Photo: Sunset from Waterside Inn, Chincoteague, October 22, 2016

All Means All

One thing only I ask, which common fairness and honesty require, that our Lord and his evangelists and apostles may be understood to mean what they say.

Thus, we shall look at a few instances out of many. When they speak of all men, I assume them to mean all men, and not some men. When they speak of all things, I assume them to mean all things. When they speak of life and salvation as given to the world, I assume them to mean given, and not merely offered. When they speak of the destruction of death, of the devil, and of the works of the devil, I assume them to mean that these shall be destroyed and not preserved for ever in hell. When they tell us that the whole of creation suffers, but that it shall be delivered, I assume that they mean an actual deliverance of all created things. When they tell us that redemption is wider, broader, and stronger than the fall, I assume that they mean to tell us at least this, that all the evil caused by the fall shall be swept away. When they describe Christ’s empire as extending over all things and all creatures, and tell us that every tongue must join in homage to him, I assume them to mean what these words convey in their ordinary sense. If I did not, should I not be making God a liar?

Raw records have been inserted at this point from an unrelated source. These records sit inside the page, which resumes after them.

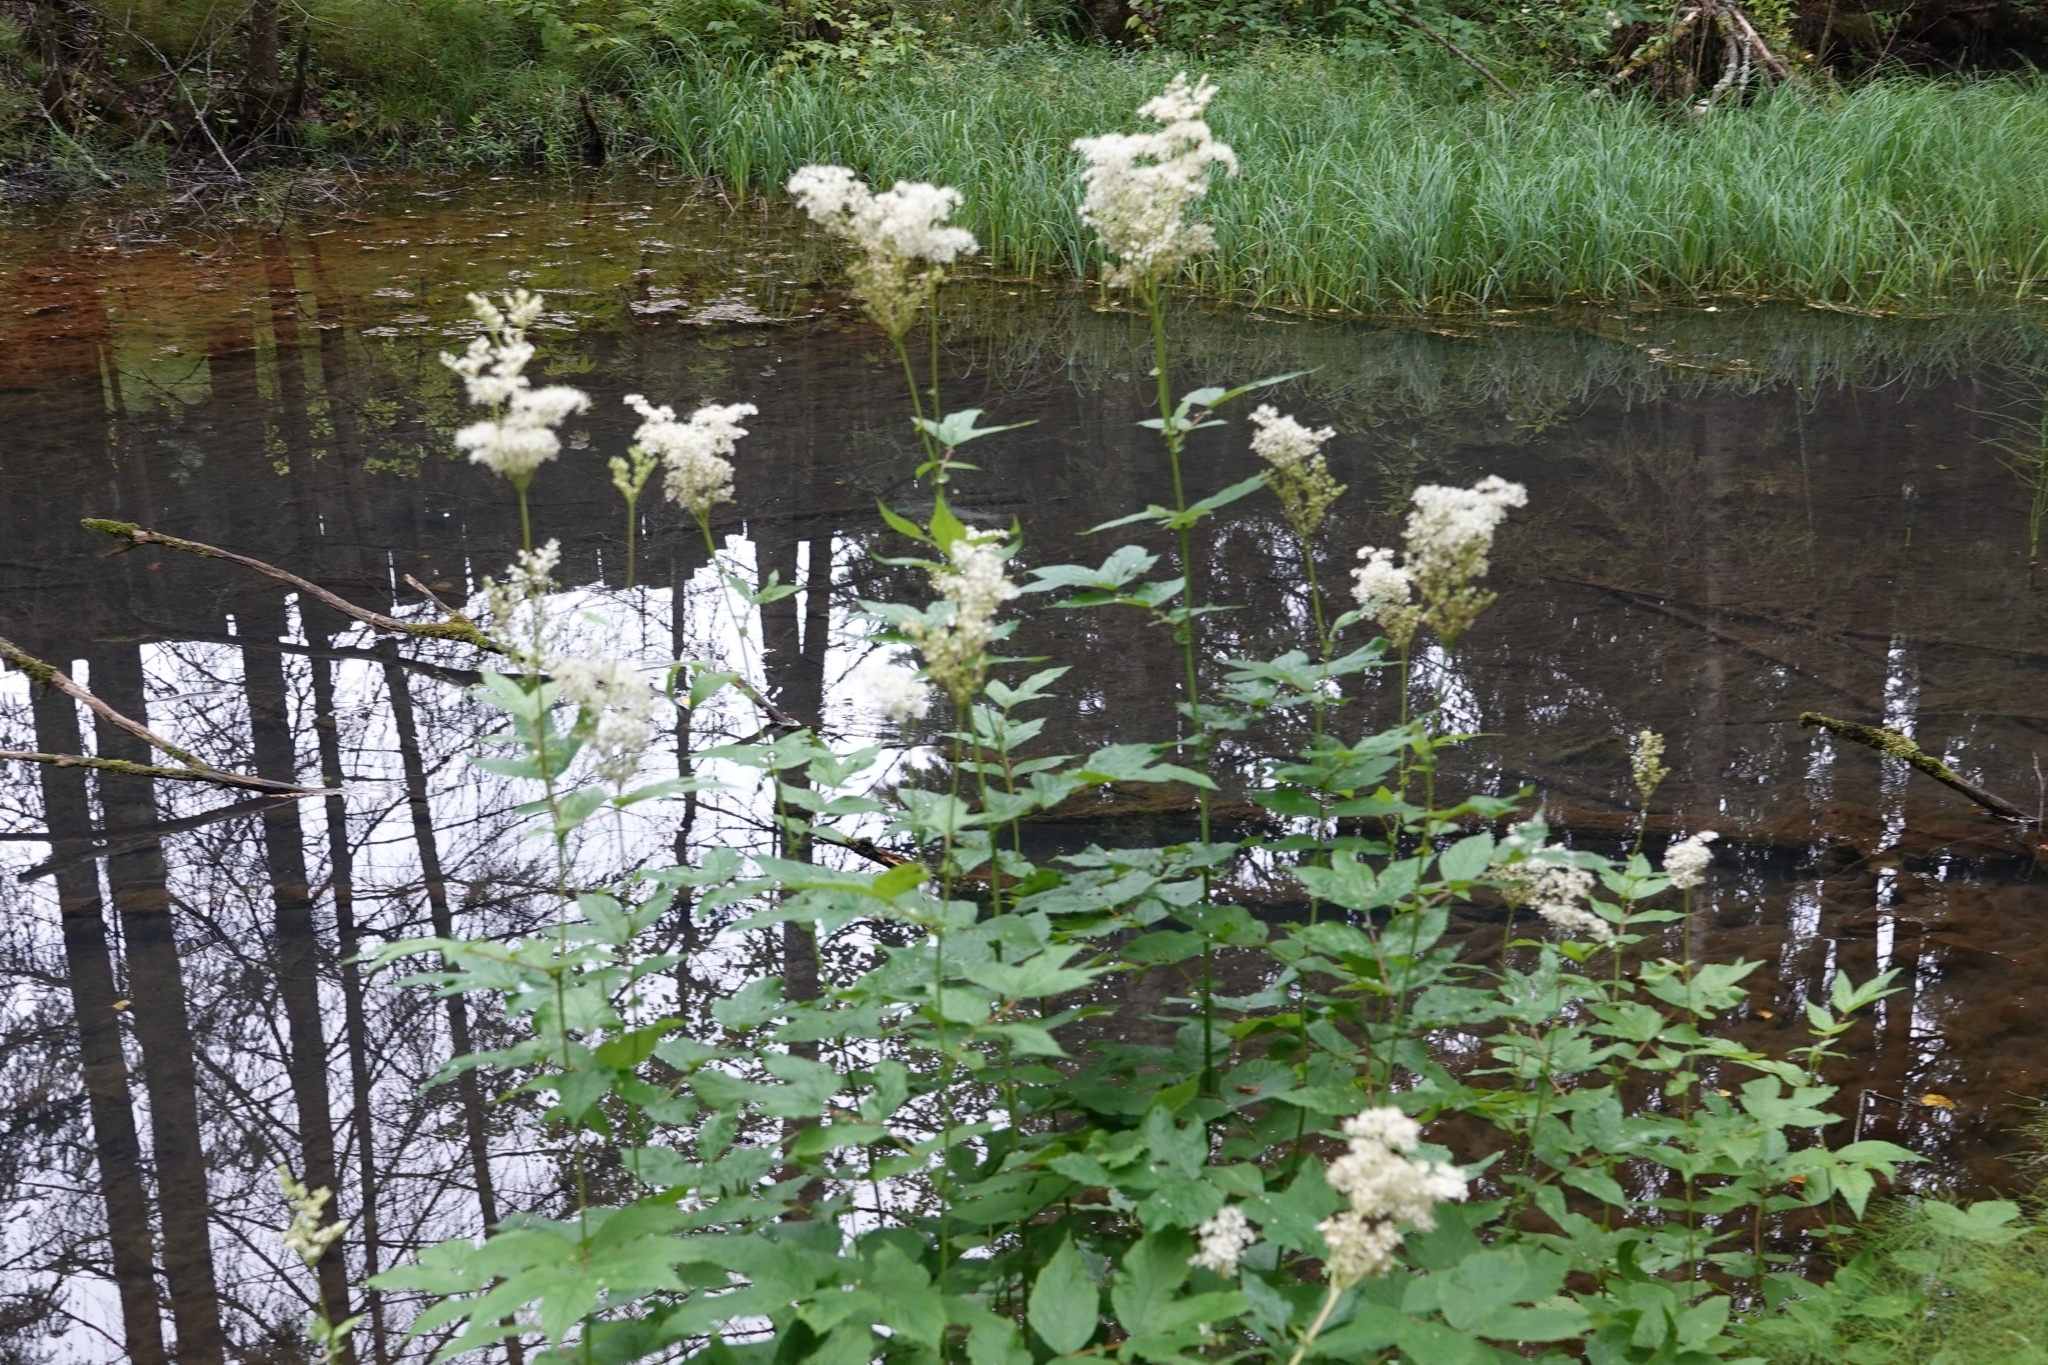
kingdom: Plantae
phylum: Tracheophyta
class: Magnoliopsida
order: Rosales
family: Rosaceae
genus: Filipendula
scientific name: Filipendula ulmaria
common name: Meadowsweet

–Thomas Allin, Christ Triumphant, p. 241-242

Photo: From Ferry to the Isle of Mull, Scotland, July 12, 2003

God Is Like Jesus

Jesus’s entire life was a demonstration of the true nature of God. As Jesus heals the sick, forgives the sinner, receives the outcast, restores the fallen, and supremely as he dies on a cross forgiving his killers, he reveals what God is like. To see Jesus is to see the Father. At last we know that God is not like the thunderbolt-hurling Zeus or any of the other angry gods in the pantheon of terrorized religious imagination. God is like Jesus, nailed to a tree, offering forgiveness. God is not a monster. God is like Jesus!

— Brian Zahnd, Sinners in the Hands of a Loving God, p. 93-94

Photo: Staffa Island, Scotland, July 13, 2003

Changed Hearts

When we think about how God could bring it about that all would ultimately choose to repent and be reconciled to God, we are not limited to thinking that God will have to twist people’s arms behind their backs or beat them into submission. A foundational Christian belief is that God has the power to break into people’s hearts and lives and change them from the inside out and make them new people. God has the power to dispel our illusions and set us free from the bubbles of self-deception in which we often live. In the age to come, when we are immersed in the divine presence, surrounded by the unmediated and pure holiness and love of God, the light will shine on the ugliness of our sin and on the beauty of God’s love for us. God will not externally force anyone to do something they do not want to do. Rather, we can trust that God has the power to internally compel all people to see the truth about themselves and the truth about God in such a way that will leave them without any motivation to cling to their sin, and every motivation to throw themselves onto the mercy of God.

— Heath Bradley, Flames of Love, p. 99-100

Photo: South Riding, Virginia, October 25, 2013

Join the Revolution!

The message for us, then, is plain. Forget the “works contract,” with its angry, legalistic divinity. Forget the false either/or that plays different “theories of atonement” against one another. Embrace the “covenant of vocation” or, rather, be embraced by it as the Creator calls you to a genuine humanness at last, calls and equips you to bear and reflect his image. Celebrate the revolution that happened once for all when the power of love overcame the love of power. And, in the power of that same love, join in the revolution here and now.